Schlagzeuger Matt ergänzt: „Es ist das Lustigste, was ich mir vorstellen kann. Mit ihm zu fliegen. Je mehr er sich aufregt, desto mehr Spaß habe ich.“
„Das ist wahr. Wenn wir fliegen und es gibt Turbulenzen, sagt er: Das ist doch keine Turbulenz! Ich will mehr! Und er versucht das Flugzeug in Bewegung zu schaukeln.“
„Fliegen ist ziemlich langweilig heutzutage…“
Auf Transkontinentalflügen gibt es immerhin freie Drinks.

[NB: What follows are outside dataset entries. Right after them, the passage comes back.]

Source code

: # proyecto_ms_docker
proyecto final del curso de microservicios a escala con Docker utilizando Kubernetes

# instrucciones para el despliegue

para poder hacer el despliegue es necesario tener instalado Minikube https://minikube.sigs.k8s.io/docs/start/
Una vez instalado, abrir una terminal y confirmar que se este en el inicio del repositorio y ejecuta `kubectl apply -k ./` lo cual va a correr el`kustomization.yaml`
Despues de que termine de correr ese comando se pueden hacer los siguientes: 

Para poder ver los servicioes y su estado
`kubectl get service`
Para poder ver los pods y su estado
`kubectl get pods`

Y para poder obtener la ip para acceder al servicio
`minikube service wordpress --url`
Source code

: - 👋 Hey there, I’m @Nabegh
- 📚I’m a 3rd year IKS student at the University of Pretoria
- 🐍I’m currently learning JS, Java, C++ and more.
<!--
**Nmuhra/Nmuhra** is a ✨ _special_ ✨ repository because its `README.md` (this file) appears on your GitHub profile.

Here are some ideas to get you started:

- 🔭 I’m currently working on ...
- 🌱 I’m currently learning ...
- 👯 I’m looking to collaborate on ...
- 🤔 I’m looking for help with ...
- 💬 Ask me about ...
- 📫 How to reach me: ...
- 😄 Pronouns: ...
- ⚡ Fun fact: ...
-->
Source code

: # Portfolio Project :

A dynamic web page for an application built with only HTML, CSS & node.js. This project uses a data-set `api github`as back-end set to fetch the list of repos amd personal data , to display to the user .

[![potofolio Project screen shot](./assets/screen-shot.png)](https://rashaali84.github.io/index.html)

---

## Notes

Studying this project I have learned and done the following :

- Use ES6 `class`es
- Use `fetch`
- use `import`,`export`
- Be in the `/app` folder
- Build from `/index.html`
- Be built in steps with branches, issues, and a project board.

„Stimmt, das ist toll“, stimmt mir Matt zu.
Andy trinkt nicht gern auf Flügen. „Als wir aus Amerika zurückkamen, lebte ich in einer Welt von Gin-Geruch. Ich versuchte zu schlafen und alles, was ich roch war Gin. Die Rhythm-Section trinkt am liebsten Gin. Ich bevorzuge Vodka, der riecht nicht so stark wie Gin.“
Matt: „Ich glaube nicht, dass Gin riecht.“
Andy: „Du merkst es nicht mehr.“
Matt: „Ich finde, dass Gin ein recht romantischer Drink ist. Wenn ein Mädchen Gin riecht, wird sie das ziemlich anziehend finden.“

Ich bin skeptisch und lege ihm „African Queen“ mit Bogart ans Herz, bei dem eine Jahresproduktion Gordon’s in einen afrikanischen Fluss fließt. Dann entgleitet das Gespräch mählich. Herrliches Mucke-Gelaber, ein Humor, der sich erahnen lässt, wenn man sich ihre Titel anschaut, aber das müsstet ihr selbst mal ausprobieren. Hingehen, anschauen!